I was invited last week to an event co-sponsored by the White House,Microsoft, and NYU called AI Now: The social and economic implications of artificial intelligence technologies in the near term. Many of the discussions were under “Chatham House Rule,” which means I get to talk about the ideas without attributing any given idea to any person.

Before I talk about some of the ideas that came up, I want to mention that the definition of “AI” was never discussed. After a while I took it to mean anything that was technological that had an embedded flow chart inside it. So, anything vaguely computerized that made decisions. Even a microwave that automatically detected whether your food was sufficiently hot – and kept heating if it wasn’t – would qualify as AI under these rules.

In particular, all of the algorithms I studied for my book certainly qualified. And some of them, like predictive policing and recidivism risk models, google search and resume filtering algorithms, were absolutely talked about and referred to as AI.

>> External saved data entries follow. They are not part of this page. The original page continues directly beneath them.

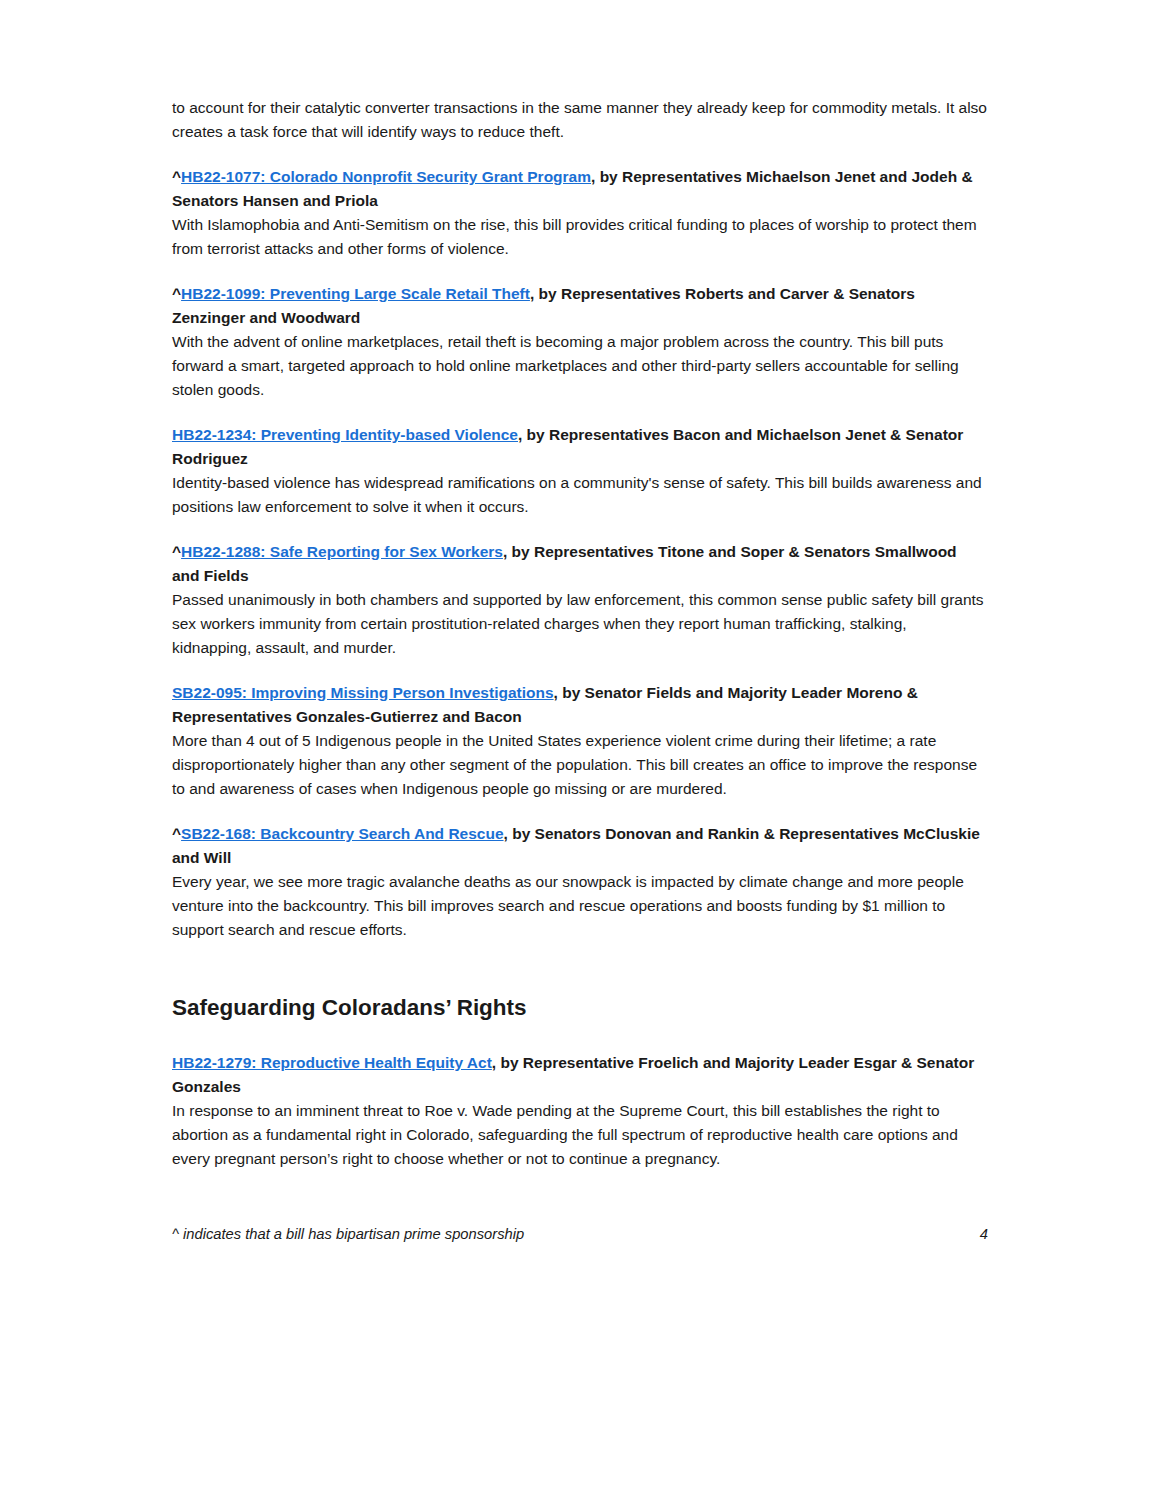to account for their catalytic converter transactions in the same manner they already keep for commodity metals. It also creates a task force that will identify ways to reduce theft.
^HB22-1077: Colorado Nonprofit Security Grant Program, by Representatives Michaelson Jenet and Jodeh & Senators Hansen and Priola
With Islamophobia and Anti-Semitism on the rise, this bill provides critical funding to places of worship to protect them from terrorist attacks and other forms of violence.
^HB22-1099: Preventing Large Scale Retail Theft, by Representatives Roberts and Carver & Senators Zenzinger and Woodward
With the advent of online marketplaces, retail theft is becoming a major problem across the country. This bill puts forward a smart, targeted approach to hold online marketplaces and other third-party sellers accountable for selling stolen goods.
HB22-1234: Preventing Identity-based Violence, by Representatives Bacon and Michaelson Jenet & Senator Rodriguez
Identity-based violence has widespread ramifications on a community's sense of safety. This bill builds awareness and positions law enforcement to solve it when it occurs.
^HB22-1288: Safe Reporting for Sex Workers, by Representatives Titone and Soper & Senators Smallwood and Fields
Passed unanimously in both chambers and supported by law enforcement, this common sense public safety bill grants sex workers immunity from certain prostitution-related charges when they report human trafficking, stalking, kidnapping, assault, and murder.
SB22-095: Improving Missing Person Investigations, by Senator Fields and Majority Leader Moreno & Representatives Gonzales-Gutierrez and Bacon
More than 4 out of 5 Indigenous people in the United States experience violent crime during their lifetime; a rate disproportionately higher than any other segment of the population. This bill creates an office to improve the response to and awareness of cases when Indigenous people go missing or are murdered.
^SB22-168: Backcountry Search And Rescue, by Senators Donovan and Rankin & Representatives McCluskie and Will
Every year, we see more tragic avalanche deaths as our snowpack is impacted by climate change and more people venture into the backcountry. This bill improves search and rescue operations and boosts funding by $1 million to support search and rescue efforts.
Safeguarding Coloradans’ Rights
HB22-1279: Reproductive Health Equity Act, by Representative Froelich and Majority Leader Esgar & Senator Gonzales
In response to an imminent threat to Roe v. Wade pending at the Supreme Court, this bill establishes the right to abortion as a fundamental right in Colorado, safeguarding the full spectrum of reproductive health care options and every pregnant person’s right to choose whether or not to continue a pregnancy.
^ indicates that a bill has bipartisan prime sponsorship 4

One of the questions we posed was, when is AI appropriate? Is there a class of questions that AI should not be used for, and why? More interestingly, is there AI working and making decisions right now, in some context, that should be outlawed? Or at least put on temporary suspension?

[Aside: I’m so glad we’re actually finally discussing this. Up until now it seems like wherever I go it’s taken as a given that algorithms would be an improvement over human decision-making. People still automatically assume algorithms are more fair and objective than humans, and sometimes they are, but they are by no means perfect.]

We didn’t actually have time to thoroughly discuss this question, but I’m going to throw down the gauntlet anyway.

—

Take recidivism risk models. Julia Angwin and her team at ProPublica recently demonstrated that the COMPAS model, which was being used in Broward County Florida (as well as many other places around the country), is racist. In particular, it has very different errors for blacks and for whites, with high “false positive” rates for blacks and high “false negative” rates for whites. This ends up meaning that blacks go to jail for longer, since that’s how recidivism rates are being used.

So, do we throw out recidivism modeling altogether? After all, judges by themselves are also racist; a models such as the COMPAS model might actually be improving the situation. Then again, it might be making it worse. We simply don’t know without a monitor in place. (So, let’s get some monitors in place, people! Let’s see some academic work in this area!)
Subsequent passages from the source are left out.